Tiempo de lectura: 4 minutos

Porque Dios no envió al Hijo al mundo para juzgar al mundo, sino para que el mundo sea salvo por medio de Él.
Quien cree en Él, no es juzgado; el que no cree, ya ha sido juzgado, porque no ha creído en el nombre del Unigénito Hijo de Dios.
Juan 3:17-18

Una de las objeciones que se suelen presentar al cristianismo es que cómo es posible que todo dependa de si hemos creído en Jesús. Puede parecer que todo se basa en asumir una serie de principios y teorías lo que decanta que tras morir vayamos al cielo o al infierno. Sin duda esa es una idea muy superficial.

A. W. Tozer dijo algo muy interesante sobre esto: “usted puede notar que la Escritura no dice: Creyó Abraham el texto y le fue contado por justicia. Dice: Creyó Abraham a Dios (Romanos 4:3). No fue en qué creyó Abraham sino a quién le creyó lo que contó”.

El cristianismo va mucho más allá de un sistema de creencias. El cristianismo no es creer en Dios. Es creer a Dios, creer a Jesús.

Fijaros lo que dijo Jesús mismo: “Escudriñáis las Escrituras, porque os parece que en ellas tenéis vida eterna, y ellas son las que dan testimonio de mí”. (Juan 5:39).

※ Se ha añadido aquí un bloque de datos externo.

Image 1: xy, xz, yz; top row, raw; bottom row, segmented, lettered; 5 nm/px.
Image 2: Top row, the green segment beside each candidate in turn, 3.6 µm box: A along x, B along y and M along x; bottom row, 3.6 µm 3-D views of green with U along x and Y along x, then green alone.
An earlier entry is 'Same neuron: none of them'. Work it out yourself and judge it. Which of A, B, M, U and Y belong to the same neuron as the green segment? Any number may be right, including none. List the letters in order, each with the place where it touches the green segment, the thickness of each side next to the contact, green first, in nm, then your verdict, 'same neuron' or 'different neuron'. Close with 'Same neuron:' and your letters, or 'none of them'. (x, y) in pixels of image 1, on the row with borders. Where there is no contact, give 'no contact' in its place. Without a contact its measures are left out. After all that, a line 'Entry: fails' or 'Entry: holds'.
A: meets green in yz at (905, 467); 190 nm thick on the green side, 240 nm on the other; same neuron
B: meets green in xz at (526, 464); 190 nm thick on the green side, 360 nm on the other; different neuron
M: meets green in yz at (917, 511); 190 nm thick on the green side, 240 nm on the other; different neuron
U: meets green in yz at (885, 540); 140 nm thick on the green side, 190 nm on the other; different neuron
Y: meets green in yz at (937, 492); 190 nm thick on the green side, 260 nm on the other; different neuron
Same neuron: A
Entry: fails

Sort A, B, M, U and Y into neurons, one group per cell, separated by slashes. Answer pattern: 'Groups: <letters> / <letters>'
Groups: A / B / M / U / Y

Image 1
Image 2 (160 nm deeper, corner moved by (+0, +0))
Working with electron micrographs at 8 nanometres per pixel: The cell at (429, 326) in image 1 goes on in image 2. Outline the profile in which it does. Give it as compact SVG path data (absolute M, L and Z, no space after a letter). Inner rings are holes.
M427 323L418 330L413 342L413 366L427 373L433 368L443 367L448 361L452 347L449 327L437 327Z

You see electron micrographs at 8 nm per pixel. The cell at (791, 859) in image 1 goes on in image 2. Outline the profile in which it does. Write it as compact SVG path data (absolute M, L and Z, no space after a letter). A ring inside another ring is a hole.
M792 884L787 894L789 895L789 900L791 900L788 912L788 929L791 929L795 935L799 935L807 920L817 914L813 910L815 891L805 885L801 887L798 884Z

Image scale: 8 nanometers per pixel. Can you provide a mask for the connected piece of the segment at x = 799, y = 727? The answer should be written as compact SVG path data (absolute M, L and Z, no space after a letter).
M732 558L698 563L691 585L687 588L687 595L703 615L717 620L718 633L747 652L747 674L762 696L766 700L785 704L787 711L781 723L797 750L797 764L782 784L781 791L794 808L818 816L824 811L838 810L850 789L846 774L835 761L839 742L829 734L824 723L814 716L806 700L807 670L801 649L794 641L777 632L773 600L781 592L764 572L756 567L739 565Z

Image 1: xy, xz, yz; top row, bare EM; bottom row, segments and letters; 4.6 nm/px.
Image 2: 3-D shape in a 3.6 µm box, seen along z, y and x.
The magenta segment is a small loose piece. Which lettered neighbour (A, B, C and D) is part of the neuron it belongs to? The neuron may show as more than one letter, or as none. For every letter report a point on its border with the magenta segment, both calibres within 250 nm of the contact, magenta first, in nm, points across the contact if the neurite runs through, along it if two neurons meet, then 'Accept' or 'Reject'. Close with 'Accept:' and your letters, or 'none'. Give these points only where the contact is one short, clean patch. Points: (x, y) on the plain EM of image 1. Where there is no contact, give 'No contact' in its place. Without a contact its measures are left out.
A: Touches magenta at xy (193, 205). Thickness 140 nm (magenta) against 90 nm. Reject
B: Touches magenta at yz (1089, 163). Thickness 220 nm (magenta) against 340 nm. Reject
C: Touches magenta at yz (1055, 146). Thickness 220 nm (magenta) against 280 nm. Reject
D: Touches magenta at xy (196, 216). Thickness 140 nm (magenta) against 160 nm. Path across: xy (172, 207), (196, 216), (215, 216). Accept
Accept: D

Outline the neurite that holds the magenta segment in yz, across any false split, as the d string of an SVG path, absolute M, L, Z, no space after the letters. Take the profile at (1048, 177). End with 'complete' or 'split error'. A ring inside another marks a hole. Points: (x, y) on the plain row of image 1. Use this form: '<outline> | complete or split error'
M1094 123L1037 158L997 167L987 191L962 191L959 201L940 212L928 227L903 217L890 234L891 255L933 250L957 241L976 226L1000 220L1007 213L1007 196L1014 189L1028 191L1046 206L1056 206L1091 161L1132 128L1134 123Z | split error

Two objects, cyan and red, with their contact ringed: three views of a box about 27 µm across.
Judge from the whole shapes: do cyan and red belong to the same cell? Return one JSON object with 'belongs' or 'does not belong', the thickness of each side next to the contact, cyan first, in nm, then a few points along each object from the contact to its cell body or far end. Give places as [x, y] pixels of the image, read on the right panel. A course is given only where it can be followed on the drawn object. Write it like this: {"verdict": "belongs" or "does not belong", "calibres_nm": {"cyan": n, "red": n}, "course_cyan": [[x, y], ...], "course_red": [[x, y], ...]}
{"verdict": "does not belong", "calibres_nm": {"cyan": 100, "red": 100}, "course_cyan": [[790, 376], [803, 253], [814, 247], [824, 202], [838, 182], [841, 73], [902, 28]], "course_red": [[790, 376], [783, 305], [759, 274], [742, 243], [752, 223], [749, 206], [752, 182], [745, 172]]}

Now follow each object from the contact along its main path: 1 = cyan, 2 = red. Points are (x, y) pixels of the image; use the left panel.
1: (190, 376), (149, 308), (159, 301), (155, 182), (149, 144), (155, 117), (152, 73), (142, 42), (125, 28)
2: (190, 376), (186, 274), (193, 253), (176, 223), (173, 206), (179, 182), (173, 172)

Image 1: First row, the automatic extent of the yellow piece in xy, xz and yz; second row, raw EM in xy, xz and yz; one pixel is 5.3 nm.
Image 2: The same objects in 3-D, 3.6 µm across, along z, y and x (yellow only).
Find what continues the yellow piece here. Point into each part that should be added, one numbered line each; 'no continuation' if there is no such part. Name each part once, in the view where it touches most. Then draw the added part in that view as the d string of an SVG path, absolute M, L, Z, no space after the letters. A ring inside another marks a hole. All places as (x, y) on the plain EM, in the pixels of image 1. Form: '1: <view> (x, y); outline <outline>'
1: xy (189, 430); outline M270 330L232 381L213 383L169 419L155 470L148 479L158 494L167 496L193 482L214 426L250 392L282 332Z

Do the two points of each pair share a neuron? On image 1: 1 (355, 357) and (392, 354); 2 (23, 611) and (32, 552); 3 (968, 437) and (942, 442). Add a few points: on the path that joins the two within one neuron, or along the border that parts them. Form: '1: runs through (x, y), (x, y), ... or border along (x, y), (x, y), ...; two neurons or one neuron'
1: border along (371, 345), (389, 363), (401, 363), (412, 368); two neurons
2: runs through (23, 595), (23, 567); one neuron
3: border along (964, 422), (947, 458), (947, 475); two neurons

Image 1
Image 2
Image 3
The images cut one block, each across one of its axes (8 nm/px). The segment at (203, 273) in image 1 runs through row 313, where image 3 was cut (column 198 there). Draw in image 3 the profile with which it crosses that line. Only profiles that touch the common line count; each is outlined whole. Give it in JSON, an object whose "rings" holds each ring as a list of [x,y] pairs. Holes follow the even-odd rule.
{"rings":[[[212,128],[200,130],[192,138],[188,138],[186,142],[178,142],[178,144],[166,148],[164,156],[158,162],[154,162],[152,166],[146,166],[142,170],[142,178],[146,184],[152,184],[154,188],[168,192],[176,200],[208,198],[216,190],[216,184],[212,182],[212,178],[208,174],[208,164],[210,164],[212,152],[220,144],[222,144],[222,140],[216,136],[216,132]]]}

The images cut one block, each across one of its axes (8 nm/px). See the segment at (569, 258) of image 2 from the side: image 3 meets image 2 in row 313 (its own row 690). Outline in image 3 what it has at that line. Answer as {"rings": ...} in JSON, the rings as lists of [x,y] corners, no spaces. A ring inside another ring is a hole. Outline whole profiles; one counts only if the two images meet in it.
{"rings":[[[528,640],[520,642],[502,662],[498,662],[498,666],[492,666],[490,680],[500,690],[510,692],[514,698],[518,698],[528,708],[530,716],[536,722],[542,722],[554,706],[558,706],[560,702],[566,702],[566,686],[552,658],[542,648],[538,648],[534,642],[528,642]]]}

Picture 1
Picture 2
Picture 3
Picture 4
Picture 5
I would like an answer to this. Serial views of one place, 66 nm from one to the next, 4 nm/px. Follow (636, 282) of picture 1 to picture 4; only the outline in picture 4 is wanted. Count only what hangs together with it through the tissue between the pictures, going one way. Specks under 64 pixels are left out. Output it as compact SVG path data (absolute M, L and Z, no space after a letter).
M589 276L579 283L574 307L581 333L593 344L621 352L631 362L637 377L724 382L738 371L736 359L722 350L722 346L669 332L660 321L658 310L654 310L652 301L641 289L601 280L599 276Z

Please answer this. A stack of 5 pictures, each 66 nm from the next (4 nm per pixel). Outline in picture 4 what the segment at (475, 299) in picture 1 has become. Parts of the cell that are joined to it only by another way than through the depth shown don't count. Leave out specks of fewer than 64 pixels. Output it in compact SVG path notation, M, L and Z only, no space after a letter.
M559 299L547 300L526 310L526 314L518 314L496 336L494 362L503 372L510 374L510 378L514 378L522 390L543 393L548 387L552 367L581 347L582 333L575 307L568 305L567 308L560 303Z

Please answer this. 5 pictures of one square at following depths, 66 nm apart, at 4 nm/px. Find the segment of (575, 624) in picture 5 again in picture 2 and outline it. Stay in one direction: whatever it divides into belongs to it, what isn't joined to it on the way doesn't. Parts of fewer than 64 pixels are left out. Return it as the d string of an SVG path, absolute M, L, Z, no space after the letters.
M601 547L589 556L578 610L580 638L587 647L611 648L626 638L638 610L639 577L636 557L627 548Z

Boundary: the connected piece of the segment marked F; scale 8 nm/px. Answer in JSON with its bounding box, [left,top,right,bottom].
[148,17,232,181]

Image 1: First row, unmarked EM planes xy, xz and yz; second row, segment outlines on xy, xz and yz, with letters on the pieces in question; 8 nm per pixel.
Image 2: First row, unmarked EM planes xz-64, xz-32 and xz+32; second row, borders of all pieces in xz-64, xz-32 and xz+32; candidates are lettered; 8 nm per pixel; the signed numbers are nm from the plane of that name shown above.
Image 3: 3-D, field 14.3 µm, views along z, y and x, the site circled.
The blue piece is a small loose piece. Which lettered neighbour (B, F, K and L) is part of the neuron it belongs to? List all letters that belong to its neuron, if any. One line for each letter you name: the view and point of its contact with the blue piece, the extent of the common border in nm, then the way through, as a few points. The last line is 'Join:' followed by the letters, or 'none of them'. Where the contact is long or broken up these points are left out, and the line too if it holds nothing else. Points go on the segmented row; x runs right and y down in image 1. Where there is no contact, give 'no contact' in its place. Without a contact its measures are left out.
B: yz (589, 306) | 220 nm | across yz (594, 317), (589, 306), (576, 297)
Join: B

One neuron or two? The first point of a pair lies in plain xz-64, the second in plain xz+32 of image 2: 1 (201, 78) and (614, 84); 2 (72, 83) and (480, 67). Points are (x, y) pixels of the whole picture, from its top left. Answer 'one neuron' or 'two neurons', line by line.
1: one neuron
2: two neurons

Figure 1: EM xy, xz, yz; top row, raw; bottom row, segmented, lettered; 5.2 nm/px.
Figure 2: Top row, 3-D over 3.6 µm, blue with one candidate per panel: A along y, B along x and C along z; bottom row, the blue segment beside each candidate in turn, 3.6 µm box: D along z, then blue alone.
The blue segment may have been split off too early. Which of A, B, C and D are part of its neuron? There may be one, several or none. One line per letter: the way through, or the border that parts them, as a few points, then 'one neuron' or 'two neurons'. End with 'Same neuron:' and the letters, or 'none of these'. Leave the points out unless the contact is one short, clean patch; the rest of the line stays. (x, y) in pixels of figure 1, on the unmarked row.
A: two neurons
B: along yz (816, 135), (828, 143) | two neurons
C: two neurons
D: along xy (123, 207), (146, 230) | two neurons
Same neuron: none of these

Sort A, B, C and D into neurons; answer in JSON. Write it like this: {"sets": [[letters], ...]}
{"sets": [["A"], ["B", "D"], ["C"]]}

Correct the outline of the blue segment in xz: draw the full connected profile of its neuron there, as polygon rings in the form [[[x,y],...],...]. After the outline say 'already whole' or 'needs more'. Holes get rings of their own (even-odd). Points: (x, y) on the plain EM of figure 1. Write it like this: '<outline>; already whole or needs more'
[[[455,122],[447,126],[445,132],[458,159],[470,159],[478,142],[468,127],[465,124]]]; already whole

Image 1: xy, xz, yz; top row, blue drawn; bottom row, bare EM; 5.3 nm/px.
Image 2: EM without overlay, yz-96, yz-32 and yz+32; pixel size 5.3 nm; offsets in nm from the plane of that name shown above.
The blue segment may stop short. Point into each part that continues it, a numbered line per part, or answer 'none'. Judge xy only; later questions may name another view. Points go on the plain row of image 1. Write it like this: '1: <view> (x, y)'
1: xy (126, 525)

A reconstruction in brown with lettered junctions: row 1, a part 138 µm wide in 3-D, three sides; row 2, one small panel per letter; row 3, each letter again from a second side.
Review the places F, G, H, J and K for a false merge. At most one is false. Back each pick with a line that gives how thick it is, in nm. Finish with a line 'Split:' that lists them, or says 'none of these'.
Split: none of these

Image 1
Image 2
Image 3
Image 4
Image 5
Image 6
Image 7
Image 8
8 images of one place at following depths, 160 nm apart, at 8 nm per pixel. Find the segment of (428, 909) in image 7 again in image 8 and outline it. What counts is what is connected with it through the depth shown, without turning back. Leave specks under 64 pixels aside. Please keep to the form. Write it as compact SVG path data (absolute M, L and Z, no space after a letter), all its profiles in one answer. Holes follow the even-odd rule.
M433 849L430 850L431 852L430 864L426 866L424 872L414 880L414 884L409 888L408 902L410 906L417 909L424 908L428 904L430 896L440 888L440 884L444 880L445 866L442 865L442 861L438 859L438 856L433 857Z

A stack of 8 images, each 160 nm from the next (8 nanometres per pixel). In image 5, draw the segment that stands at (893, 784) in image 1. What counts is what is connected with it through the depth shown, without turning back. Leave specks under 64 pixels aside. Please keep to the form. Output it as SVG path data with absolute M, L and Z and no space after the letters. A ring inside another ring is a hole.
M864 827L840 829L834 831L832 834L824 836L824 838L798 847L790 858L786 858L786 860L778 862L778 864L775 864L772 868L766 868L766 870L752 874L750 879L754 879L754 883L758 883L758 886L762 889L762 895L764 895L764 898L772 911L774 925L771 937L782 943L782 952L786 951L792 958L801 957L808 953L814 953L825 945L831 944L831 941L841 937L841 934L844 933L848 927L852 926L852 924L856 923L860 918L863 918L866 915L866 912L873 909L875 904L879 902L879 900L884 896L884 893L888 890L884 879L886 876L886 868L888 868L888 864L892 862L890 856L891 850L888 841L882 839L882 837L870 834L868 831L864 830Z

Recuerdo cuando mis neuronas eran un caldo de cultivo de dudas existenciales, había una canción de rock catalán llamado Lax’n’Busto que ponía las palabras a mi queja de Dios. La canción se titulaba “No vaig triar” (No elegí). En ella se exponía una queja a Dios de que no escogimos como ser y que no entraba en su cabeza como por creer o no creer lo que había escrito en un libro podía definir nuestro destino. Contrariamente a lo que se cree, el cristianismo no elude este tipo de cuestionamientos.